Personal information
- Born: July 25, 1972 (age 54) Edmonton, Alberta, Canada
- Occupation: Jockey

Horse racing career
- Sport: Horse racing
- Career wins: 761

Major racing wins
- Bold Venture Stakes (1996) Friar Rock Stakes (1996) Jammed Lovely Stakes (1997) Victorian Queen Stakes (1997) Highlander Stakes (1998) Ontario Colleen Stakes (1998) Ontario Debutante Stakes (1998) King Edward Handicap (1999) South Ocean Stakes (1999) Nassau Stakes (2000) Ontario Matron Stakes (2000) Shady Well Stakes (2000) Fort Erie Matchmaker Stakes (2002) Puss n Boots Stakes (2002) Miss Moneypenny Stakes (2002) Niagara Falls Cup Stakes (2006) Tampa Bay Turf Classic Stakes (2008) Cliff Guilliams Memorial Stakes (2008)

Racing awards
- Eclipse Award for Outstanding Apprentice Jockey (1996) Sovereign Award for Outstanding Apprentice Jockey (1996)

Significant horses
- Cafe Dancer, Desert Waves, Heliotrope

= Neil Poznansky =

Neil Poznansky (born July 25, 1972) is a retired Canadian thoroughbred racing jockey who in 1996 was the National Champion Apprentice Jockey in the United States as well as the National Champion Apprentice Jockey in Canada.

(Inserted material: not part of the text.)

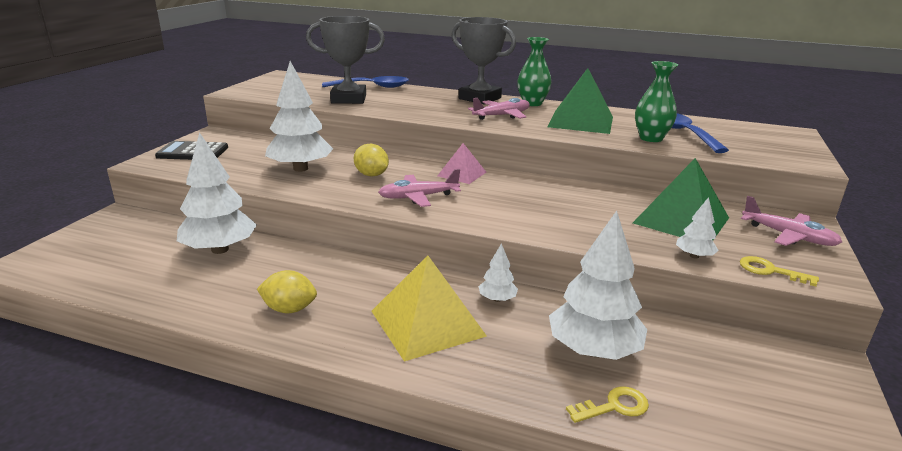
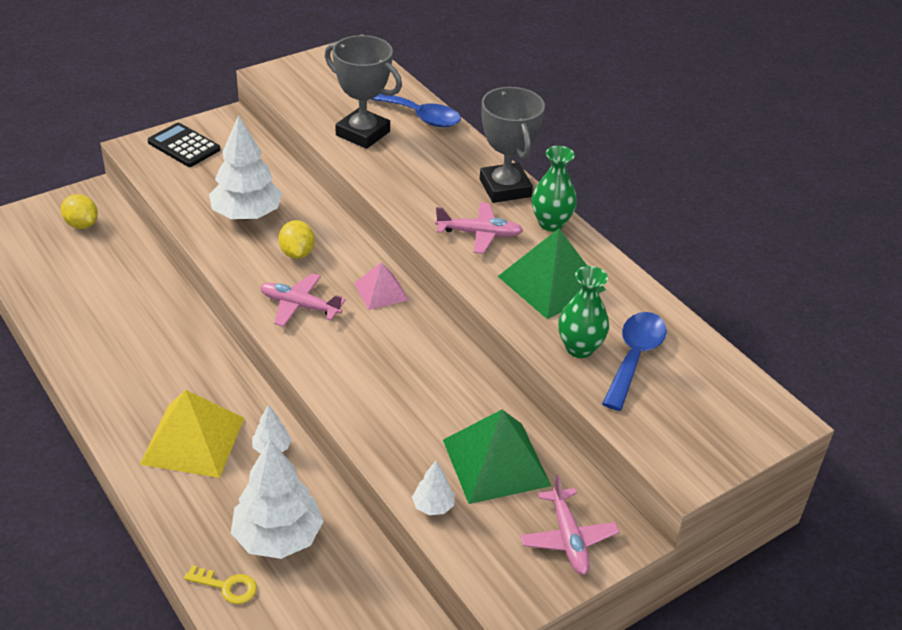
camera: 35 degrees right, 15 degrees up
white tree [177,132,257,254] -> none
yellow lemon [257,270,317,313] -> yellow lemon moved to [61,194,98,229]
yellow key [740,256,819,286] -> none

The Eclipse Award was established in 1971 and the Sovereign Award in 1975. Through 2019 only four others have accomplished that feat. Mickey Walls did it first in 1991 with the second being Emma-Jayne Wilson in 2005 who is still the only female jockey to accomplish the feat. Omar Moreno did it in 2010 and Kazushi Kimura in 2019.

Poznansky successfully followed up his championship year until 2001, when his winners and earnings dropped significantly. Injuries hampered things further and in 2008, he retired from competitive riding to work as an exercise/training rider and was still active in that capacity through 2019.